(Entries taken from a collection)
↓
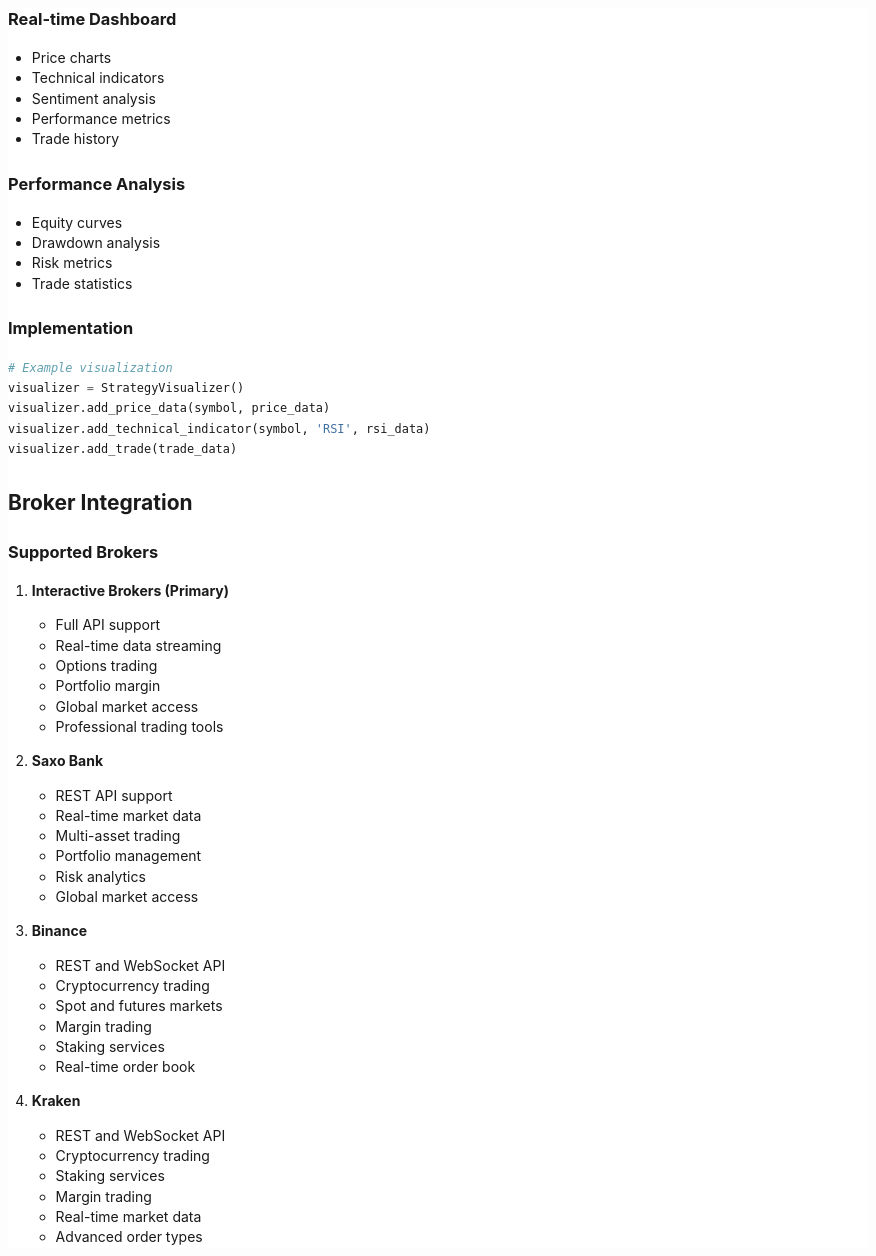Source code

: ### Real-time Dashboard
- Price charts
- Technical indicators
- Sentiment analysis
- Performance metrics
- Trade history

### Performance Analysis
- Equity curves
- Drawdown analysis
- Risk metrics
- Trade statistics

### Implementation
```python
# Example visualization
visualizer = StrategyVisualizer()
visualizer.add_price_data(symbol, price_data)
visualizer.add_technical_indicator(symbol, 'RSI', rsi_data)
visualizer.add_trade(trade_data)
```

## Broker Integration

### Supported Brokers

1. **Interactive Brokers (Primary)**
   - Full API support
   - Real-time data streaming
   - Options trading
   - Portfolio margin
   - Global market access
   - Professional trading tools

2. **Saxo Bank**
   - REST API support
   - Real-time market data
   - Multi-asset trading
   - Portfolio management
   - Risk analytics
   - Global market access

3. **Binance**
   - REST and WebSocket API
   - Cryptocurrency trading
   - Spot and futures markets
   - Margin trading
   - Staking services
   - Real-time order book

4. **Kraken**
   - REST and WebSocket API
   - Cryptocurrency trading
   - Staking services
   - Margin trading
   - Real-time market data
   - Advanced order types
↑
↓
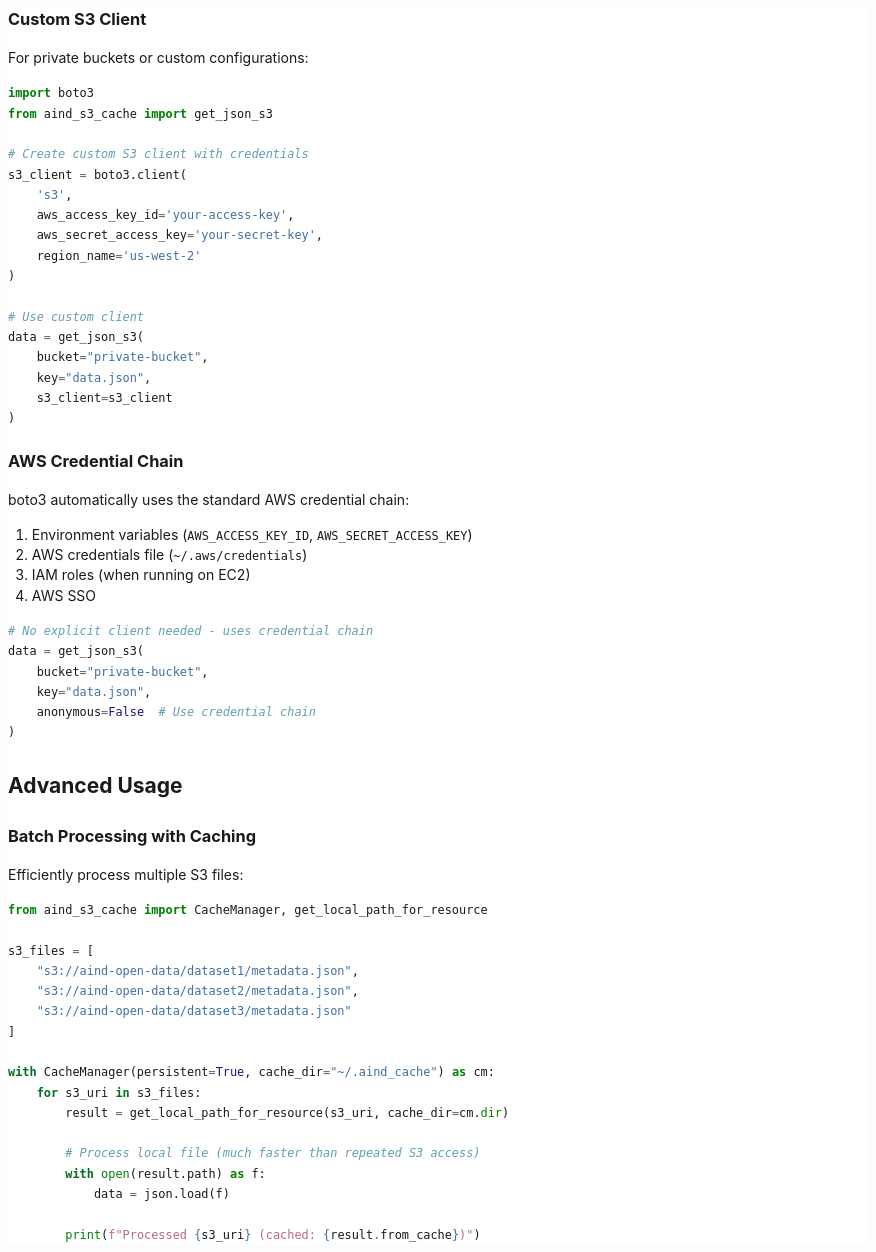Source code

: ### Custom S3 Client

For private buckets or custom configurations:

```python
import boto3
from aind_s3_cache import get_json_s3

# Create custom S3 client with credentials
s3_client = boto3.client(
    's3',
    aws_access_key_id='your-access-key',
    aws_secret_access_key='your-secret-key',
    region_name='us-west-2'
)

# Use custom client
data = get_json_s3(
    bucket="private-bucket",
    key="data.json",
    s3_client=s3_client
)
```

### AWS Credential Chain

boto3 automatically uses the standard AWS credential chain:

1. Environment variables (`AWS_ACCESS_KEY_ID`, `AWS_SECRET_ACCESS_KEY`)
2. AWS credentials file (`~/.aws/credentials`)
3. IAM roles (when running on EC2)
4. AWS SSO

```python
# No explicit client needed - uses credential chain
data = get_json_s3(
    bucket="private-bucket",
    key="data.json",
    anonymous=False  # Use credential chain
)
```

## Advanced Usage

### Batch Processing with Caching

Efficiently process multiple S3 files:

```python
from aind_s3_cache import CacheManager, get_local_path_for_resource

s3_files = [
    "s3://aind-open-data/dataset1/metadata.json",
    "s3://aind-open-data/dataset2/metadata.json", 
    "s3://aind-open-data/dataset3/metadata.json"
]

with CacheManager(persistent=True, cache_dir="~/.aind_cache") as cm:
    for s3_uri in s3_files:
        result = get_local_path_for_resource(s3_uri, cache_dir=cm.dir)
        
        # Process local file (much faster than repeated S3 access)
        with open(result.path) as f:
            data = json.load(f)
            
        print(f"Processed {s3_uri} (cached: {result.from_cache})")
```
↑
↓
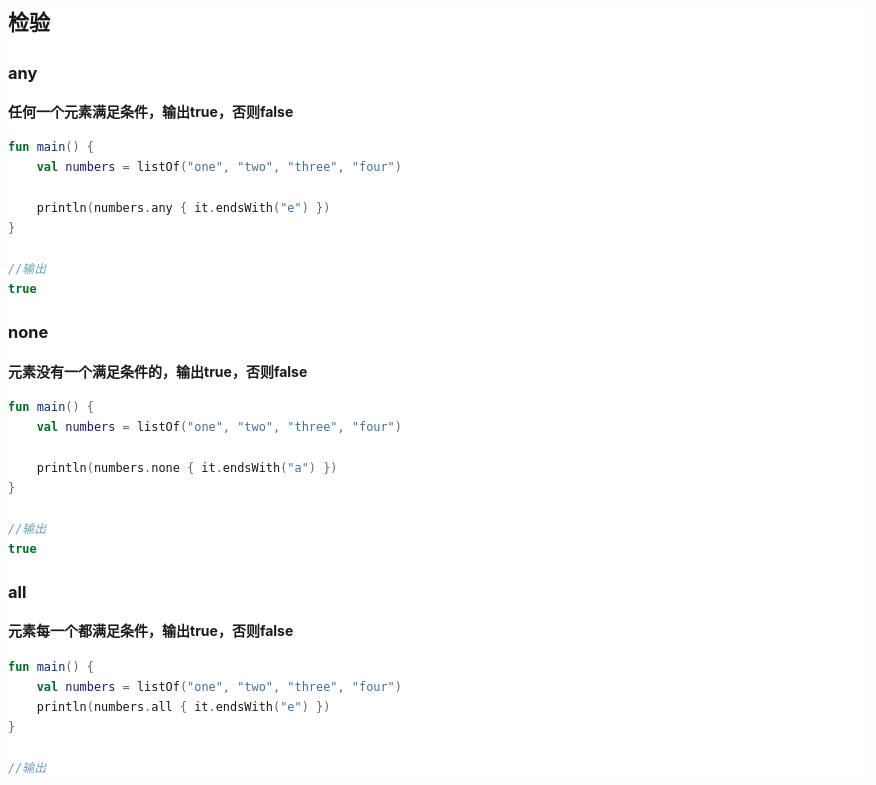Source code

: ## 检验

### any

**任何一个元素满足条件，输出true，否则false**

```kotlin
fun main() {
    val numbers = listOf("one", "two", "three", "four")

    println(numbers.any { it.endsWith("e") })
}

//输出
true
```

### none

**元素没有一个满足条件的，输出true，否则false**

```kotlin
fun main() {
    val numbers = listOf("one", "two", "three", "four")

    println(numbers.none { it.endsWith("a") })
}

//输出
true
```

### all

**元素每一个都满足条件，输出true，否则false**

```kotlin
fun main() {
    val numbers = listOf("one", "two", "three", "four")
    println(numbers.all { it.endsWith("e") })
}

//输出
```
↑
### PROBLEM DETAILS
Please find the lines in the data that contain the word "none" and copy them.

### EXPECTED OUTPUT
### none
    println(numbers.none { it.endsWith("a") })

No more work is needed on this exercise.